(ОТРЫВОК ИЗ ТЕКСТА)
****************

На краю города находилось интересное, теперь бездействующее предприятие — комбинат по производству сборных типовых построек чуть ли не от курятника и до двухэтажного служебного дома. Работали здесь только иностранные рабочие. Комбинат был обнесен колючей проволокой, на углах вышки, во дворе бетонированные пулеметные гнезда. От завода через железную дорогу пешеходный мост тоже весь оплетен проволокой. На той стороне — лагерь тоже весь в проволоке. В цехах и на дворе расклеены объявления в три слова, повторенных на десяти языках: «Воровство карается расстрелом». Да, немцы умели работать и умели заставить работать. Такой плакат я взял себе на память.

В подвале аптечного здания солдаты обнаружили еще не разграбленный склад парфюмерного снадобья — «петралон» — жидкость для смягчения кожи. Солдаты, конечно, начали его пить — гадость ужасная, но захмелеть можно. Дело дошло до того, что один солдат отравился, и его не смогли спасти, другого еле откачали. Начальник эшелона приказал обыскать все вагоны и платформы. Конфискованный петралон свалили в кучу и подожгли. Поодаль в кресле, поставленном на траве, сидел майор и наблюдал, чтобы все сгорело. Тем не менее весь наш последующий путь, особенно на станциях, был усыпан пустыми коробками из-под петралона, который теперь пили с предосторожностями, а также меняли на часы, а в Польше продавали в парикмахерские.

Но вот настал день отправки. В пустом доме я ваял пружинный матрац, а в парикмахерской — вертящееся кресло. Наш вагон, находящийся в конце эшелона, был разделен на две части: наш со старшиной склад и кухня. Запасы картошки были сложены на крышу. Там же сидела очередная дежурная команда, которая чистила эту картошку. Ведра с чищеной картошкой подавали повару с крыши в дверь. Пружинный матрац я приделал к окну как вторую полку, а кресло поставил на крышу. И то, и другое было очень удобно. Эшелон наш получился довольно большим. Кроме собственного имущества дивизии, везли и «трофеи» — несколько высокобортных платформ, с сахарным песком. Тут же ехали дивизионные самоходки и прочее имущество. Двигались не спеша, пропуская эшелоны с танками, которые спешно гнали на Дальний Восток.

****************

(Сохранённые записи)
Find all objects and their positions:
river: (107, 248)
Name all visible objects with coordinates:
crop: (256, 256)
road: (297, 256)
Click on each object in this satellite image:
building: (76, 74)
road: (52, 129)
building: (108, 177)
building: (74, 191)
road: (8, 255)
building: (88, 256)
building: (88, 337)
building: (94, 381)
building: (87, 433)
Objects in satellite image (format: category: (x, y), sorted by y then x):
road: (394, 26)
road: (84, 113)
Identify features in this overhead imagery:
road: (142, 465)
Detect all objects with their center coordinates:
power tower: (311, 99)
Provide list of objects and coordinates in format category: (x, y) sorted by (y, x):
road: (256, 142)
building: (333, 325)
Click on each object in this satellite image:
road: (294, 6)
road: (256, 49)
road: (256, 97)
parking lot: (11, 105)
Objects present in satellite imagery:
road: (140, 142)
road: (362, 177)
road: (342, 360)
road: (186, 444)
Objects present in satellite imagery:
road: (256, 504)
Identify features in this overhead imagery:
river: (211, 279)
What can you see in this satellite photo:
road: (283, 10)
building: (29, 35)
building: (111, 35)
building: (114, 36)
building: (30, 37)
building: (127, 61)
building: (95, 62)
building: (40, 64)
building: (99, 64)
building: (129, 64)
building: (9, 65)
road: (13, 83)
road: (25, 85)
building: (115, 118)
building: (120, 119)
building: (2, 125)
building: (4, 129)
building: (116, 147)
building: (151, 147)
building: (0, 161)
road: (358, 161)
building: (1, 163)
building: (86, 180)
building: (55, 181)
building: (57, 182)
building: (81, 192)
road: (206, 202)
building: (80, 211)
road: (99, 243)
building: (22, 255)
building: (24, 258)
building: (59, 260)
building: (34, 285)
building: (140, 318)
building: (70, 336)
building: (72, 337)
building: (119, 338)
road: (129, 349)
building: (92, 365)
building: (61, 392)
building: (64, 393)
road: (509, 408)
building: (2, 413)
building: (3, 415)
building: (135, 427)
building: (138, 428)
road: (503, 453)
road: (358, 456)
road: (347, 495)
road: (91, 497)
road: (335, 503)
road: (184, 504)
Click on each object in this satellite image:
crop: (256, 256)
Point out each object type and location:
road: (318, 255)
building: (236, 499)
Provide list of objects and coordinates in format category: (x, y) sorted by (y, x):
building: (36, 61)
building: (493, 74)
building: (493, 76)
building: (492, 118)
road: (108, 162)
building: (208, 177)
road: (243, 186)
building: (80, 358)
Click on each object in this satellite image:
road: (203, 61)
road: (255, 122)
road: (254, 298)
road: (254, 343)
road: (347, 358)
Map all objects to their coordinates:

****************

(СПИСОК ЗАДАНИЙ)
1 - Ответьте на вопросы по отрывку воспоминаний.
(а) Кто работал на комбинате на краю города?
(б) Какой склад солдаты обнаружили в подвале аптечного здания?
(в) Куда были сложены запасы картошки?
2 - Продолжите отрывок воспоминаний, начиная сразу после его последнего предложения.
Записи представляют собой отдельный материал и к отрывку воспоминаний не относятся.

(ОТВЕТЫ НА ЗАДАНИЯ)
1 -
(а) Только иностранные рабочие.
(б) Ещё не разграбленный склад петралона, жидкости для смягчения кожи.
(в) На крышу вагона.

2 -
Три дня стояли на станции Лигнице западнее Вреслау. Станция забита эшелонами, на путях горы отбросов, вонь. Около нас остановился эшелон с власовцами. Вагоны под сильной охраной, окна теплушек зарешечены железными прутьями и колючей проволокой. Из-за решетки испуганные лица просят хлеба. Солдаты в ответ ругаются. В городе поляки самым бесцеремонным образом вышвыривали немцев из квартир. Эти земли отходят к Польше, и новые хозяева, помня дела старые, не стеснялись. Иногда даже приходилось вмешиваться в это выселение.

Дальнейший путь лежал на север — мы объезжали Бреслау, где, по слухам, после длительной осады возникла какая-то эпидемия.

Наконец въехали в исконные польские земли. На вокзале Кротошина буфет с замечательным пивом, которым торговала миловидная молоденькая буфетчица, помогавшая мамаше — хозяйке буфета. За пиво мы отдавали «трофеи», а я, напропалую болтая с полькой, нечаянно оскорбил ее лучшие национальные чувства. На вопрос, поляк ли я, вместо слова «не естем» оговорился и сказал «нестеты» — к сожалению. Надо было видеть, как она оскорбилась!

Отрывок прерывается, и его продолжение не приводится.